カレルは司令に提出する書類を抱えて、部屋を出た。その辺りの廊下の角で、何かにぶつかる。
「なんだァ〜てめえ」
確実に人間だ。面倒な部類の。
「すみません……あなたは66部隊の人ですか?」
カレルがそう聞いたのは、おおよそ相手が仕事中には見えなかったからだ。酔っ払っている。呂律が怪しくて酒臭い。
「そうだ!俺はヴォルだろうが」
「初対面です」
「そうかァ?よろしくな!」
それでは、と男の横を通り抜けようとすると、カレルは肩を掴まれる。
「おい、あんた☆*%…^$」
完全に何を言っているか不明となった時、突如助け舟が現れた。
「隊長……!」
「ああ、ヴォルと新入りか」
この様子を見ても特に驚きは無いらしかった。
******
「ヴォルは5割……いや8割くらいこの状態だ」
いつもブリーフィングなどをする広間にヴォルを引きずってきて床に投げ、隊長とカレルは椅子に腰掛けていた。
「大変ですね」
「いつもはハルケという男がこいつを運んでいるのだがな」
隊長はふうと息を吐いた。
「まあ、こうやって投げておけばよい」
「この人は一体何の仕事を?」
「パイロットだ」
カレルは絶句した。前に、他の部隊で墜落死した者の懐から酒瓶が出てきたという話を聞いた。それから絶対に飲酒操縦はしないと誓っていたのだ。
******
「だめですよ、絶対」
「それでもヴォルくんの操縦技術は確かなものだよ」
カレルは司令の部屋に居た。書類を出しに来たついでに意義を唱えるが、そもそも側から見れば精神に異常ありの男であるカレルが居る、ここはそういう場所なのである。
「君の飛行許可が用意できたんだ。明日、慣熟飛行をするよ。ヴォルくんが付き添いでね」
今日も夜の帳が降り切った。
夜が来ない日など無いのだ。
「よう、新入り。俺はヴォルだ。よろしくな」
差し出されたヴォルの手は小刻みに震えていた。
「……よろしくお願いします」
初対面じゃありませんとも、飛行機がフラッターを起こしているようなその手にも何も言えず、ただ手を握り返した。
さまざまな部品が回転し、擦れ、独特の周波数でもって鳴く。その音は楽譜の音符には囚われず、自由で、その為に不気味だった。
夜の空遠くに、雲に隠れた月がある。今日は満月だ。
「俺に着いてきな」
無線機で、ヴォルはカレルに指示を出す。カレルはというと、前に居た部隊で体に染み付いた動作で機体を動かしていた。
二機の黒いツグミが地を蹴り空へ飛び出す。
「だめだ手が震える」
ヴォルは茶色くて平たい瓶を懐から取り出して、金属のキャップをポンと外し中の液体を呑み下した。
「良し!」
ヴォルの機体は水面を滑るように美しくなめらかに飛んだ。
カレルは、あの粗野な酔っぱらいがこのような操縦ができることを目の当たりにして思い出した。残念だが、飛行機の世界では操縦の腕と操縦者の人格や素行の良さは比例しないことが多い。その一例がまた増えたのである。カレルはげんなりした。
カレルの心のうちは除いて、慣熟飛行は順調に進み、一本の無線が入る。
「ヴォルくん。
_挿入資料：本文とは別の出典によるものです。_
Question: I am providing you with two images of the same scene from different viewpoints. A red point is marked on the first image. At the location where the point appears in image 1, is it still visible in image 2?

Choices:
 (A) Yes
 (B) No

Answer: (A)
カレルくんを撃墜しなさい」
カレルは目をひん剥いて指令所のほうを見た。
「もちろん模擬でね」
司令のにこりと笑う様が見えるようだった。
「アイサー、任せとけ!」
「今日は何本飲んだんだ」
「たったの1本」
無線に茶々を入れたのは隊長だ。
「バレルロールだァ!」
「今日は慣熟ですよね!?」
「そんな事言ってられるか。お前が出来ることを見せて貰う必要がある。だろ?新入り」
同じ盤面にいたヴォルの駒が、遠ざかって下へ。機首をこちらへ向け直して撃ってくるつもりだろう。
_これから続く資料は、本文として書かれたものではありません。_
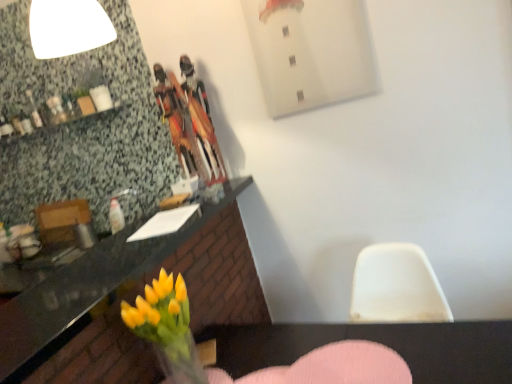
Measure the distance between granite countertop at lower left and camera.

1.11 meters.

Identify the location of yellow glass vase at lower left. The image size is (512, 384). (167, 327).

Looking at this image, what is the approximate width of yellow glass vase at lower left?

12.35 inches.

Identify the location of pink fabric armchair at lower center. Image resolution: width=512 pixels, height=384 pixels. (331, 367).

Is pink fabric armchair at lower center closer to camera compared to yellow glass vase at lower left?

Yes.

Between pink fabric armchair at lower center and yellow glass vase at lower left, which one appears on the left side from the viewer's perspective?

From the viewer's perspective, yellow glass vase at lower left appears more on the left side.

Would you consider pink fabric armchair at lower center to be distant from yellow glass vase at lower left?

No.

Based on the photo, is yellow glass vase at lower left positioned far away from granite countertop at lower left?

That's not correct — yellow glass vase at lower left is a little close to granite countertop at lower left.

Which is in front, point (146, 335) or point (179, 266)?

Point (146, 335)

Find the location of a particular element. Image resolution: width=512 pixels, height=384 pixels. countertop that appears in front of the yellow glass vase at lower left is located at coordinates (129, 301).

In the scene shown: Considering the sizes of objects yellow glass vase at lower left and granite countertop at lower left in the image provided, who is shorter, yellow glass vase at lower left or granite countertop at lower left?

Standing shorter between the two is granite countertop at lower left.

Between granite countertop at lower left and yellow glass vase at lower left, which one has more height?

yellow glass vase at lower left.

Can you tell me how much granite countertop at lower left and yellow glass vase at lower left differ in facing direction?

The facing directions of granite countertop at lower left and yellow glass vase at lower left are 91 degrees apart.

Where is `floral arrangement that is under the granite countertop at lower left (from a real-world perspective)`? The image size is (512, 384). floral arrangement that is under the granite countertop at lower left (from a real-world perspective) is located at coordinates [x=167, y=327].

How far apart are granite countertop at lower left and yellow glass vase at lower left?

granite countertop at lower left is 12.03 inches away from yellow glass vase at lower left.

From a real-world perspective, is granite countertop at lower left over pink fabric armchair at lower center?

Yes, from a real-world perspective, granite countertop at lower left is on top of pink fabric armchair at lower center.

From the image's perspective, is granite countertop at lower left beneath pink fabric armchair at lower center?

No, from the image's perspective, granite countertop at lower left is not beneath pink fabric armchair at lower center.

Do you think granite countertop at lower left is within pink fabric armchair at lower center, or outside of it?

granite countertop at lower left lies outside pink fabric armchair at lower center.

Does granite countertop at lower left appear on the right side of pink fabric armchair at lower center?

Incorrect, granite countertop at lower left is not on the right side of pink fabric armchair at lower center.

Is pink fabric armchair at lower center facing towards granite countertop at lower left?

No.

Which of these two, pink fabric armchair at lower center or granite countertop at lower left, is wider?

granite countertop at lower left.

This screenshot has width=512, height=384. I want to click on countertop that appears above the pink fabric armchair at lower center (from the image's perspective), so click(x=129, y=301).

From the image's perspective, is pink fabric armchair at lower center over granite countertop at lower left?

No.

Which object is closer to the camera taking this photo, yellow glass vase at lower left or pink fabric armchair at lower center?

pink fabric armchair at lower center.

The height and width of the screenshot is (384, 512). What are the coordinates of `floral arrangement above the pink fabric armchair at lower center (from a real-world perspective)` in the screenshot? It's located at (167, 327).

Is yellow glass vase at lower left facing towards pink fabric armchair at lower center?

No, yellow glass vase at lower left does not turn towards pink fabric armchair at lower center.

Where is `floral arrangement on the left of pink fabric armchair at lower center`? The height and width of the screenshot is (384, 512). floral arrangement on the left of pink fabric armchair at lower center is located at coordinates (167, 327).

Identify the location of countertop above the yellow glass vase at lower left (from a real-world perspective). This screenshot has width=512, height=384. (x=129, y=301).

Looking at the image, which one is located further to granite countertop at lower left, pink fabric armchair at lower center or yellow glass vase at lower left?

pink fabric armchair at lower center.

From the picture: From the image, which object appears to be nearer to pink fabric armchair at lower center, granite countertop at lower left or yellow glass vase at lower left?

yellow glass vase at lower left is closer to pink fabric armchair at lower center.

Which object lies nearer to the anchor point yellow glass vase at lower left, pink fabric armchair at lower center or granite countertop at lower left?

granite countertop at lower left is closer to yellow glass vase at lower left.

Considering their positions, is yellow glass vase at lower left positioned closer to pink fabric armchair at lower center than granite countertop at lower left?

yellow glass vase at lower left is positioned closer to the anchor pink fabric armchair at lower center.

Which object lies further to the anchor point yellow glass vase at lower left, granite countertop at lower left or pink fabric armchair at lower center?

pink fabric armchair at lower center lies further to yellow glass vase at lower left than the other object.

Which object lies further to the anchor point granite countertop at lower left, yellow glass vase at lower left or pink fabric armchair at lower center?

Based on the image, pink fabric armchair at lower center appears to be further to granite countertop at lower left.

This screenshot has height=384, width=512. Find the location of `floral arrangement between granite countertop at lower left and pink fabric armchair at lower center from left to right`. floral arrangement between granite countertop at lower left and pink fabric armchair at lower center from left to right is located at coordinates (167, 327).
カレル機は上方に躍り出て、ヴォルを誘い込む。雲の海を抜けた先の、月光のステージ。ここで鶫は二機で殺し合うのだ。
ヴォルのドロッセルは鳴いた。甲高いプロペラの音が闇を裂く。
「どうだ?
闇に紛れる真黒の塗装。やはり夜空の中では見えづらいとカレルは思った。スロットルを上げてヴォルに追いつこうとする。
「新入り、ここの
「お前、振り回されてやしないか?鶫に」
新型プロペラの推力を持て余し、暴れ馬と化したドロッセルは騎手を振り落とした。
カレル機はヴォル機の前にずるずると引き出されたようだった。
「勝負あり!」
照準機、点と線、カレルのドロッセル。
撃墜判定。
雲の上、2機のドロッセルと闇を月光が照らしていた。
******
「勝ったぜ、指令」
「急なお願いありがとう、ヴォルくん」
指令はぬるい酒瓶をヴォルに投げ渡した。ヴォルはぱしっと良い音をさせて受け取る。
「カレルくんには強くなって貰わないといけないんだ」
薄暗い滑走路脇の小部屋では、司令の顔は闇に沈んでしまっていた。
「頼んだよ」
ヴォルによるカレルの“撃墜”が行われたあと、当事者と隊長は広間でデブリーフィングをしていた。
「お前思ったより弱いじゃねえかよ!これだからウチの軍の奴らは……」
空の瓶が床に転がり始めた。これが66部隊流のデブリーフィングか。カレルは心底うんざりした顔で、それでも逃げられずに静かに座っている。
「フン!新入り、もう少し鍛えないとだめだな」
隊長は鼻を鳴らした。
「ぼくは1週間以上ぶりに乗ったんですよ」
「もっと染みつかせる必要がある。翼が自分の腕だと錯覚するほどにな」
「そうだそうだァ!これは燃料」
ヴォルが酒瓶を掲げて言った。もはや呂律が回っていなかったが。間も無く机にへたり込んだ。
「もうダメだな。その辺に転がしておけ」
「アイサー」
カレルは広間の、結局土足で踏み躙られるのに妙に豪華な絨毯の上にヴォルを捨て置いた。